Genes and microRNAs that are a part of cancer-promoting signaling pathways are also overly active in systemic sclerosis (SSc) patients, possibly predisposing them to malignancies, a study reports.
The study, “Gene Profiling in Patients with Systemic Sclerosis Reveals the Presence of Oncogenic Gene Signatures,” was published in the journal Frontiers in Immunology.
SSc, a connective tissue disorder, is characterized by vasculopathy (disease of the blood vessels), immune system dysregulation, and fibrosis. Patients with SSc are known to have a higher-than-usual incidence of several types of cancer, particularly those of the breast, lung, and blood.
Some studies draw a link between cancer in SSc patients and the presence of particular autoantibodies (antibodies, or immune system proteins, that attack healthy organs and tissues). Otherwise, little is known about the link between cancer and SSc.
Researchers set out to investigate whether genetic factors play a role in promoting cancer in SSc patients, in order to better understand the factors that might raise their risk and help to identify those patients at greatest risk who need careful surveillance.
Using a technique called gene expression profiling, they determined the changes in gene expression in peripheral blood mononuclear cells (PBMCs) of patients with limited and diffuse types of SSc.

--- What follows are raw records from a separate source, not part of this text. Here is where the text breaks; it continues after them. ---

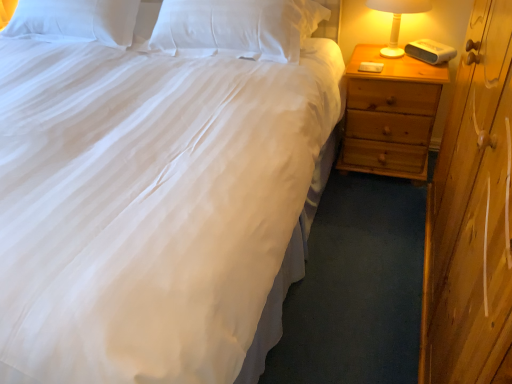
Question: Should I look upward or downward to see white plastic lamp at right?

Choices:
 (A) down
 (B) up

Answer: (B)

Question: Is white plastic lamp at right far from white soft pillow at upper center, the 2th pillow in the left-to-right sequence?

Choices:
 (A) no
 (B) yes

Answer: (A)

Question: Could you tell me if white plastic lamp at right is facing white soft pillow at upper center, which is the 1th pillow in right-to-left order?

Choices:
 (A) yes
 (B) no

Answer: (B)

Question: Is white plastic lamp at right thinner than white soft pillow at upper center, which is the 1th pillow in right-to-left order?

Choices:
 (A) no
 (B) yes

Answer: (B)

Question: From the image's perspective, does white plastic lamp at right appear higher than white soft pillow at upper center, which is the 1th pillow in right-to-left order?

Choices:
 (A) yes
 (B) no

Answer: (B)

Question: Considering the relative sizes of white plastic lamp at right and white soft pillow at upper center, which is the 1th pillow in right-to-left order, in the image provided, is white plastic lamp at right taller than white soft pillow at upper center, which is the 1th pillow in right-to-left order,?

Choices:
 (A) yes
 (B) no

Answer: (A)

Question: Considering the relative sizes of white plastic lamp at right and white soft pillow at upper center, which is the 1th pillow in right-to-left order, in the image provided, is white plastic lamp at right wider than white soft pillow at upper center, which is the 1th pillow in right-to-left order,?

Choices:
 (A) yes
 (B) no

Answer: (B)

Question: Is white soft pillow at upper center, the 2th pillow in the left-to-right sequence, bigger than white plastic lamp at right?

Choices:
 (A) no
 (B) yes

Answer: (B)

Question: Would you say white soft pillow at upper center, the 2th pillow in the left-to-right sequence, contains white plastic lamp at right?

Choices:
 (A) no
 (B) yes

Answer: (A)

Question: Is white soft pillow at upper center, which is the 1th pillow in right-to-left order, far from white plastic lamp at right?

Choices:
 (A) yes
 (B) no

Answer: (B)

Question: From a real-world perspective, is white soft pillow at upper center, which is the 1th pillow in right-to-left order, located beneath white plastic lamp at right?

Choices:
 (A) yes
 (B) no

Answer: (B)

Question: Could you tell me if white soft pillow at upper center, which is the 1th pillow in right-to-left order, is turned towards white plastic lamp at right?

Choices:
 (A) no
 (B) yes

Answer: (A)

Question: From the image's perspective, is white soft pillow at upper center, the 2th pillow in the left-to-right sequence, above white plastic lamp at right?

Choices:
 (A) yes
 (B) no

Answer: (A)

Question: Is white soft pillow at upper center, the 2th pillow in the left-to-right sequence, beside light brown wood nightstand at right?

Choices:
 (A) yes
 (B) no

Answer: (B)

PBMCs are any blood cell with a round nucleus, including such immune cells as monocytes, lymphocytes, and macrophages.
Numerous genes were found to be abnormally expressed, including many linked to the development of both SSc and cancer. (Gene expression is the process by which a gene instructs the synthesis of its products, often proteins.)

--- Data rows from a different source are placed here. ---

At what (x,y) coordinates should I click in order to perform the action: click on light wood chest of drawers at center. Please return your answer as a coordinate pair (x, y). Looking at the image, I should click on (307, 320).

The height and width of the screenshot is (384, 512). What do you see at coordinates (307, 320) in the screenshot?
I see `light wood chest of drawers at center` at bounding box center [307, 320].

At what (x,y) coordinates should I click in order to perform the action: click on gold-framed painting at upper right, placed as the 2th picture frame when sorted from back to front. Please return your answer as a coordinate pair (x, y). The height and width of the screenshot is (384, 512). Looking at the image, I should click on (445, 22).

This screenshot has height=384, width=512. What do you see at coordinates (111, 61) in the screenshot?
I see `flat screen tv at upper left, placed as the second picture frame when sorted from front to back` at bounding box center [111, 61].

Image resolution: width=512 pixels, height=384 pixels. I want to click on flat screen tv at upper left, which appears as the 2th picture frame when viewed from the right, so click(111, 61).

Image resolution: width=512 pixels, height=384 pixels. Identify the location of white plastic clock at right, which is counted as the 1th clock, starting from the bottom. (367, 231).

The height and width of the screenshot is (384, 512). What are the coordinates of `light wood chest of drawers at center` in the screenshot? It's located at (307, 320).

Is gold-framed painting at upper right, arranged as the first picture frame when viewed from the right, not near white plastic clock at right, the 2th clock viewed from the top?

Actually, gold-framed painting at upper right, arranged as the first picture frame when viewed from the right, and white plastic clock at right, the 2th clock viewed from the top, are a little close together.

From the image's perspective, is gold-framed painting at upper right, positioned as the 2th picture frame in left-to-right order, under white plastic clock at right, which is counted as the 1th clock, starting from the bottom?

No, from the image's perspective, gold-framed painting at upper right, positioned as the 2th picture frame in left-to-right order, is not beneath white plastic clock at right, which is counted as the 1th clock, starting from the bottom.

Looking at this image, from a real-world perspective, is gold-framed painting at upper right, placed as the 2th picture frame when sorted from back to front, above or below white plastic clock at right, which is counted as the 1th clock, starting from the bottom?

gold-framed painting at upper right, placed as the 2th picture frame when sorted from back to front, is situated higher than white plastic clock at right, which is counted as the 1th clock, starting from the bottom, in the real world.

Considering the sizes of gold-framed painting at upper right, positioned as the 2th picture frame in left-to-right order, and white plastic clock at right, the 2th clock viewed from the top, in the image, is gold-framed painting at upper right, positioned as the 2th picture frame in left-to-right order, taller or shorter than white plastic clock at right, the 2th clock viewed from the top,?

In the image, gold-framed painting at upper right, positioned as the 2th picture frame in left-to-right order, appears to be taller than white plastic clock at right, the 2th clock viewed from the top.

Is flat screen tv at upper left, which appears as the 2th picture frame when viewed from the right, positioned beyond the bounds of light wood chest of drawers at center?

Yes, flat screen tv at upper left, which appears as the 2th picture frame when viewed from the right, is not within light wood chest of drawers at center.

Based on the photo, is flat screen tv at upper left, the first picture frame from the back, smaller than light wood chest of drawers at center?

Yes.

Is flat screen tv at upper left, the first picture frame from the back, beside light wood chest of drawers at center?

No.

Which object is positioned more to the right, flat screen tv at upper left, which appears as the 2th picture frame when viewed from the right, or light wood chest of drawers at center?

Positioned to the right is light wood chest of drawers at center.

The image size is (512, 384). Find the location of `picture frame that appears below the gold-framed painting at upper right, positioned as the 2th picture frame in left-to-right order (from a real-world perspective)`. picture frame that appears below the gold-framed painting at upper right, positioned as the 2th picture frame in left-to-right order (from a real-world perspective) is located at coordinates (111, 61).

In particular, researchers found that genes involved in apoptosis (cell death), endothelial cell activation, extracellular matrix remodeling, immune response, and inflammatory pathways were poorly regulated. These pathways are associated with both SSc and various cancers.
As most genes work in concert with other genes, researchers did a network analysis of the abnormally expressed genes, and confirmed their previous observation that signaling pathways associated with cancer were present in patients’ PBMCs.
Altered expression of specific microRNAs (miR) — small RNA molecules that play a major role in gene expression — are well-established in both SSc and cancer. Therefore, researchers also looked at the expression profiles of miRs in the PMBCs collected.
They found the activity of certain miRs — miR-21-5p, miR-92a-3p, miR-155-5p, and miR-16-5p — was significantly higher in SSc patients compared to healthy controls. These four miRs are also implicated in SSc development, and known to be upregulated (overly active) in several types of cancer — suggesting they also may be involved in cancer’s development in these patients.
Taken together, these results suggest that altered expression of genes and miRs can predispose SSc patients to cancer by activating cancer-promoting signaling networks.
As such, they “are important for a better risk stratification of patients and for the identification of a better individualized precision medicine strategy,” the researchers concluded.